▶ [DATA PROVIDED]:
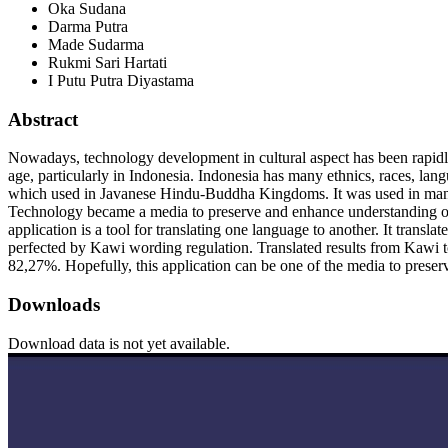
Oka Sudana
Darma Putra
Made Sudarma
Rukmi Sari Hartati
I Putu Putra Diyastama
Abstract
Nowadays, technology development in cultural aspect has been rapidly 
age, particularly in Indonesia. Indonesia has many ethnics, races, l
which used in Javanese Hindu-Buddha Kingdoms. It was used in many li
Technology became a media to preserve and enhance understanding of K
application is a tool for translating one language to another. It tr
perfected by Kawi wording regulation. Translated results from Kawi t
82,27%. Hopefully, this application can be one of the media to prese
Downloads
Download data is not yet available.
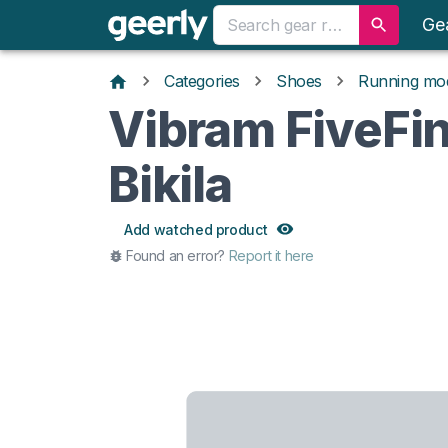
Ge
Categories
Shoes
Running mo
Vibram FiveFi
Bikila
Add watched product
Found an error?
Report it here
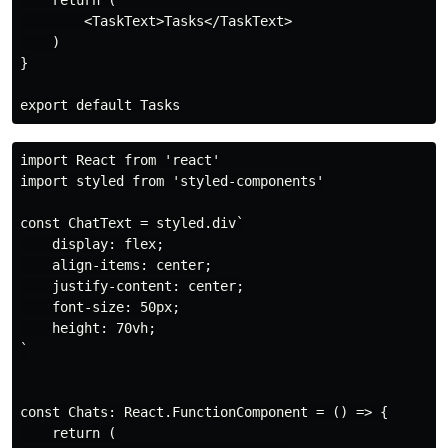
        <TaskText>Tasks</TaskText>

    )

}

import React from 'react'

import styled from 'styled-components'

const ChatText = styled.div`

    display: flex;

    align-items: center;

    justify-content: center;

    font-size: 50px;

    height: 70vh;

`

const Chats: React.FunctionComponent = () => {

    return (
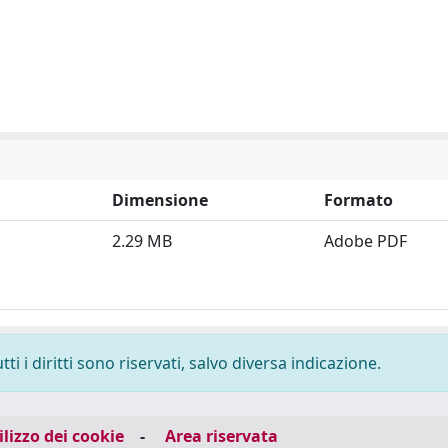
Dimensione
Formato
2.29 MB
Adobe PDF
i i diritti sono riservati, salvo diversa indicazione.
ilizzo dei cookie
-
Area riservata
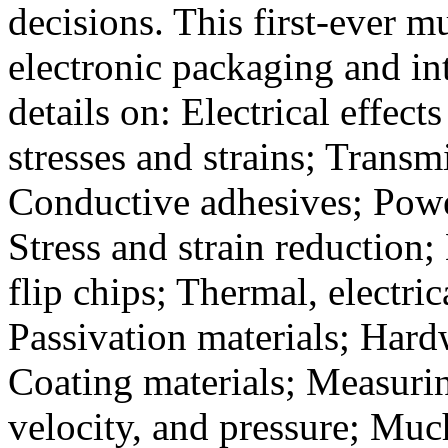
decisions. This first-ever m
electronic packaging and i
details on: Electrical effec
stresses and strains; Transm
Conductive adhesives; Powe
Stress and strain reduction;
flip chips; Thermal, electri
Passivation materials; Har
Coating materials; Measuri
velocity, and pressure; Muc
==
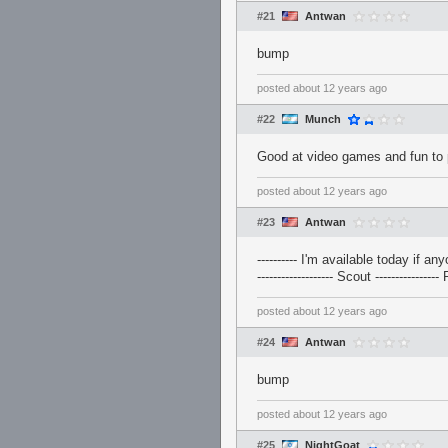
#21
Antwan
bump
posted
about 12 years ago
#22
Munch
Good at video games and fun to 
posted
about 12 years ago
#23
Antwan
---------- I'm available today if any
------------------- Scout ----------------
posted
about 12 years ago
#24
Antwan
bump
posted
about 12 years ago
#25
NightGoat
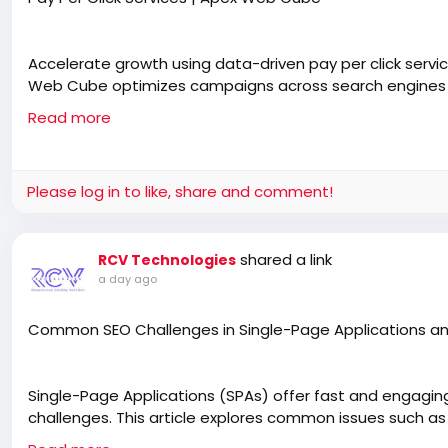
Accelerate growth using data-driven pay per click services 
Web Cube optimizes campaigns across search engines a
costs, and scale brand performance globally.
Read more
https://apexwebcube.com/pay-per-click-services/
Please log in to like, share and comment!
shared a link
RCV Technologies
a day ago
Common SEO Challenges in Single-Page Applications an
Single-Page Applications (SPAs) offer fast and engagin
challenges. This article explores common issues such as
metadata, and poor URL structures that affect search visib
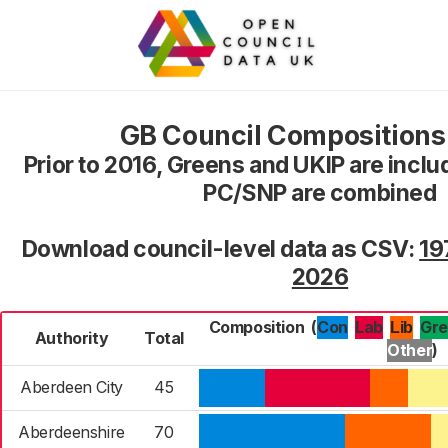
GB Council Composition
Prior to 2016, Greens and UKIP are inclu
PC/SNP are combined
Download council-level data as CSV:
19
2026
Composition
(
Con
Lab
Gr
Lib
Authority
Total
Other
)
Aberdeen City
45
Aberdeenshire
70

▶ [AIM OF THE EXERCISE]: Give back, exactly and without pictures, the stretch of the records above from the line containing "justify-content: center;" through the line containing "velocity, and pressure; Muc", with both end lines included.

▶ [EXERCISE ANSWER]:
    justify-content: center;

    font-size: 50px;

    height: 70vh;

`

const Chats: React.FunctionComponent = () => {

    return (
Dimensione
Formato
2.29 MB
Adobe PDF
i i diritti sono riservati, salvo diversa indicazione.
ilizzo dei cookie
-
Area riservata
decisions. This first-ever m
electronic packaging and i
details on: Electrical effec
stresses and strains; Transm
Conductive adhesives; Powe
Stress and strain reduction;
flip chips; Thermal, electri
Passivation materials; Har
Coating materials; Measuri
velocity, and pressure; Muc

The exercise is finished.